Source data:
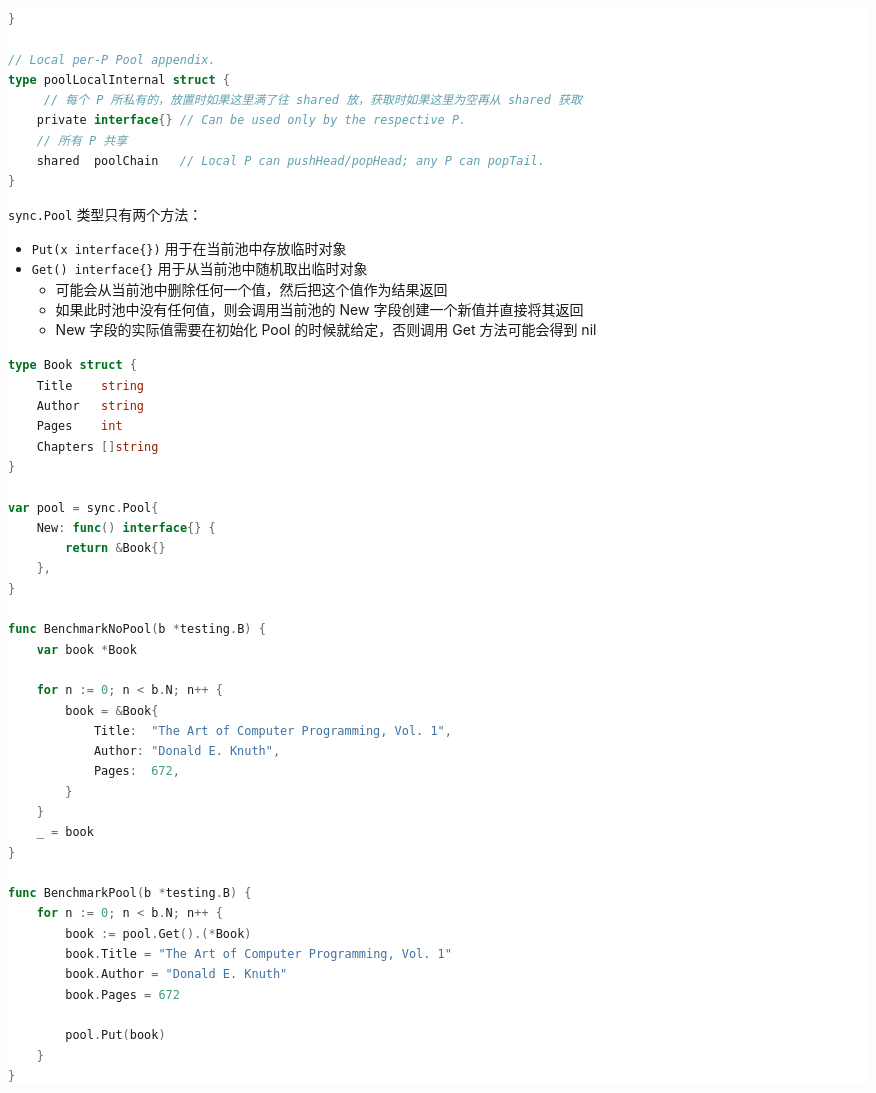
 ```go
}

// Local per-P Pool appendix.
type poolLocalInternal struct {
     // 每个 P 所私有的，放置时如果这里满了往 shared 放，获取时如果这里为空再从 shared 获取
    private interface{} // Can be used only by the respective P.
    // 所有 P 共享
    shared  poolChain   // Local P can pushHead/popHead; any P can popTail.
}
```

`sync.Pool` 类型只有两个方法：

- `Put(x interface{})` 用于在当前池中存放临时对象
- `Get() interface{}` 用于从当前池中随机取出临时对象
  - 可能会从当前池中删除任何一个值，然后把这个值作为结果返回
  - 如果此时池中没有任何值，则会调用当前池的 New 字段创建一个新值并直接将其返回
  - New 字段的实际值需要在初始化 Pool 的时候就给定，否则调用 Get 方法可能会得到 nil

```go
type Book struct {
    Title    string
    Author   string
    Pages    int
    Chapters []string
}

var pool = sync.Pool{
    New: func() interface{} {
        return &Book{}
    },
}

func BenchmarkNoPool(b *testing.B) {
    var book *Book

    for n := 0; n < b.N; n++ {
        book = &Book{
            Title:  "The Art of Computer Programming, Vol. 1",
            Author: "Donald E. Knuth",
            Pages:  672,
        }
    }
    _ = book
}

func BenchmarkPool(b *testing.B) {
    for n := 0; n < b.N; n++ {
        book := pool.Get().(*Book)
        book.Title = "The Art of Computer Programming, Vol. 1"
        book.Author = "Donald E. Knuth"
        book.Pages = 672

        pool.Put(book)
    }
}
```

* [Work item] Tell how many lines above hold "Computer", nothing more.

* [Result below] 2